Were there any games where you had customization options? I cant recall any old games who had more than maybe showing another weapon at the sprite. The only one that comes kinda close is RO with all the Headgear. Pic slightly related, the dye options they implemented later.
>see thread, don't read it all the way
>what the fuck is this RO shit in here
>oh
Anyway, you're right, I didn't play RO because it looked like a terrible Gaia Online Grindfest but I'm always excited to play a game and see that my main dude is wearing the armor I just spent a bunch of time grinding for
Well there were several games that had features to build your own levels. Some examples are Excitebike on NES, or Q Billion and Cattrap on Game Boy.
>>3048896
Ah i'm sorry. I know RO doesn't really belong here, but it has nice sprites, and it's the only thing i could thought of. And yeah it's really grindy but it was fun when i was 14.
>>3048887
I think this was the first game I played that allowed character customization and it blew my mind.

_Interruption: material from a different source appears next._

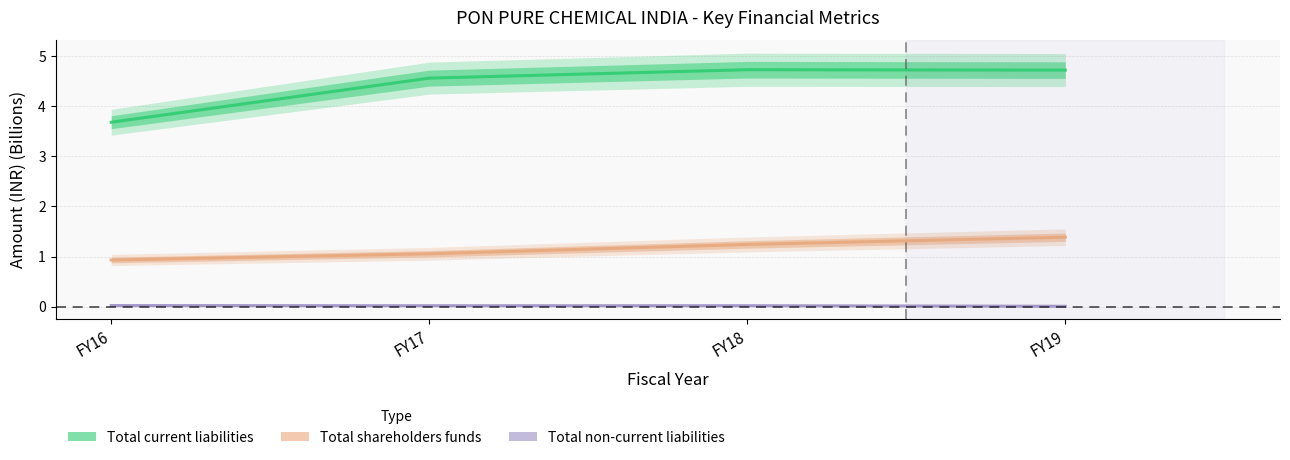

What is the greatest value displayed?

4.7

If you've never played it and you enjoy the idea of building robots to kick the shit out of other robots in a beat 'em up -- this is the game for you.
>>3048887
"What is your name, hero?"
Visually, nothing extensive. Mainly because limited memory would have been wasted on extra sprites. Some games did palette swaps.
Gold Box RPGs. You could have your brick shithouse dwarven fighter look like a girl in a dress with a pointy hat.
This game had a built-in icon editor so you could draw your party's portraits yourself.
Legend of Legaia has unique visual changes for every piece of equipment in the game. It's pretty cool, shame most players won't get to see half of it.
>>3050264
Man I remember renting that game once, it was one of the most generic, uninspired pieces of garbage I ever tried.
>>3048991
This.
I had a pirate copy of Pools of Darkness for the Amiga, and 9 times out of 10 I couldn't guess my way past the "10th word from the 8th page" copy protection, but I was able to create characters and choose sprites for them and stuff, which was brilliant at age 8.
>>3048887
when you have limited space for essential assets like tiles, scripts, codes or in some cases even colors, you don't have the luxury of wasting it with changing character sprites according to what they are using
old school fallout still showed you what you were wearing and shooting with tho
>>3052993
Even with limitations, changing a pallet's contents is trivial.
>>3048991
And at the end they published Forgotten Realms Unlimited Adventures, which let you customize everything in the game!
It's features like this that show genuine interest in the game from the developers
>>3053717
that's more like an RPG maker thing than a customizable game, isn't it?